Records from a collection:
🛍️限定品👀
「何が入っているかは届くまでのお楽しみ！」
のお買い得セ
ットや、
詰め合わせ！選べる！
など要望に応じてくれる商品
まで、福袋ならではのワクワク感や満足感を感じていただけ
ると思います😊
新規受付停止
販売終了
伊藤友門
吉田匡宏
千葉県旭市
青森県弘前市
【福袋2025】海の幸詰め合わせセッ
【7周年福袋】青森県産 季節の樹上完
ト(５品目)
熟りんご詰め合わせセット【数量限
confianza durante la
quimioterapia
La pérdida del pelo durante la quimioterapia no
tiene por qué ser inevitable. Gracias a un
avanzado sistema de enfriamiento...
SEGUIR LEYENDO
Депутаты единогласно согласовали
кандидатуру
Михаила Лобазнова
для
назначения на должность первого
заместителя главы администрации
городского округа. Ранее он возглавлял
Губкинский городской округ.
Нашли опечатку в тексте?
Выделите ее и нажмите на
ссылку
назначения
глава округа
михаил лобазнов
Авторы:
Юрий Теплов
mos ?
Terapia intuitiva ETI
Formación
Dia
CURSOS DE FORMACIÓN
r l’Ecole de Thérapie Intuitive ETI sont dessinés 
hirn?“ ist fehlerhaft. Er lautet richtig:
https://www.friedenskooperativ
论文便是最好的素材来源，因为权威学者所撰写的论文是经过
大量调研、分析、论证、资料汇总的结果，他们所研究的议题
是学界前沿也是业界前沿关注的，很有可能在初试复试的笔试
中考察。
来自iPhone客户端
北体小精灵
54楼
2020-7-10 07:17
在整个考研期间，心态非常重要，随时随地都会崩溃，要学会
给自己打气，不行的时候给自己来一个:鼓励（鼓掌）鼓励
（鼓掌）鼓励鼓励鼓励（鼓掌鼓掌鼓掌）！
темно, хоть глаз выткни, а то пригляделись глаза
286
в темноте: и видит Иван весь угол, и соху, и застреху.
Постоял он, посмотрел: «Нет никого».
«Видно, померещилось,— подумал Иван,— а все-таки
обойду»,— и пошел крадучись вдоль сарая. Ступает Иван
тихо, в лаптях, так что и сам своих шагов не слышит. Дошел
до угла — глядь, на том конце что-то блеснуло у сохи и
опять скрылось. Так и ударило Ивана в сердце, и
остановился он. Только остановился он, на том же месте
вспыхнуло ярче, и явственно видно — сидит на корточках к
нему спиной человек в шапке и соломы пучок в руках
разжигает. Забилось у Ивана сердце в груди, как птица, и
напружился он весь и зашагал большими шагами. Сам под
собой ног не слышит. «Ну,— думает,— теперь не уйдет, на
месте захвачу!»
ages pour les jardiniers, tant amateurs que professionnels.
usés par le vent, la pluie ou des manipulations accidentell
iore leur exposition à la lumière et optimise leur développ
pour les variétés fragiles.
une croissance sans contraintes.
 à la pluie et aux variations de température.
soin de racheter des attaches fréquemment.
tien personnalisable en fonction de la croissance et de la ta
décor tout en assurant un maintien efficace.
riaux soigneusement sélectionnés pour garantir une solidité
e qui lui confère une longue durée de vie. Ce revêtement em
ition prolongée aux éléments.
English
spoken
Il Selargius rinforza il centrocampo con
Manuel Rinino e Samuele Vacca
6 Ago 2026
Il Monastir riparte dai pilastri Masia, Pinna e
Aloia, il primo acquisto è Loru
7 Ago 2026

How to complete this task: Reproduce the rows from the beginning through the line containing "来自iPhone客户端", replacing "quimioterapia" with "quimio" wherever it occurs and leaving everything else unchanged.

Answer section:
🛍️限定品👀
「何が入っているかは届くまでのお楽しみ！」
のお買い得セ
ットや、
詰め合わせ！選べる！
など要望に応じてくれる商品
まで、福袋ならではのワクワク感や満足感を感じていただけ
ると思います😊
新規受付停止
販売終了
伊藤友門
吉田匡宏
千葉県旭市
青森県弘前市
【福袋2025】海の幸詰め合わせセッ
【7周年福袋】青森県産 季節の樹上完
ト(５品目)
熟りんご詰め合わせセット【数量限
confianza durante la
quimio
La pérdida del pelo durante la quimio no
tiene por qué ser inevitable. Gracias a un
avanzado sistema de enfriamiento...
SEGUIR LEYENDO
Депутаты единогласно согласовали
кандидатуру
Михаила Лобазнова
для
назначения на должность первого
заместителя главы администрации
городского округа. Ранее он возглавлял
Губкинский городской округ.
Нашли опечатку в тексте?
Выделите ее и нажмите на
ссылку
назначения
глава округа
михаил лобазнов
Авторы:
Юрий Теплов
mos ?
Terapia intuitiva ETI
Formación
Dia
CURSOS DE FORMACIÓN
r l’Ecole de Thérapie Intuitive ETI sont dessinés 
hirn?“ ist fehlerhaft. Er lautet richtig:
https://www.friedenskooperativ
论文便是最好的素材来源，因为权威学者所撰写的论文是经过
大量调研、分析、论证、资料汇总的结果，他们所研究的议题
是学界前沿也是业界前沿关注的，很有可能在初试复试的笔试
中考察。
来自iPhone客户端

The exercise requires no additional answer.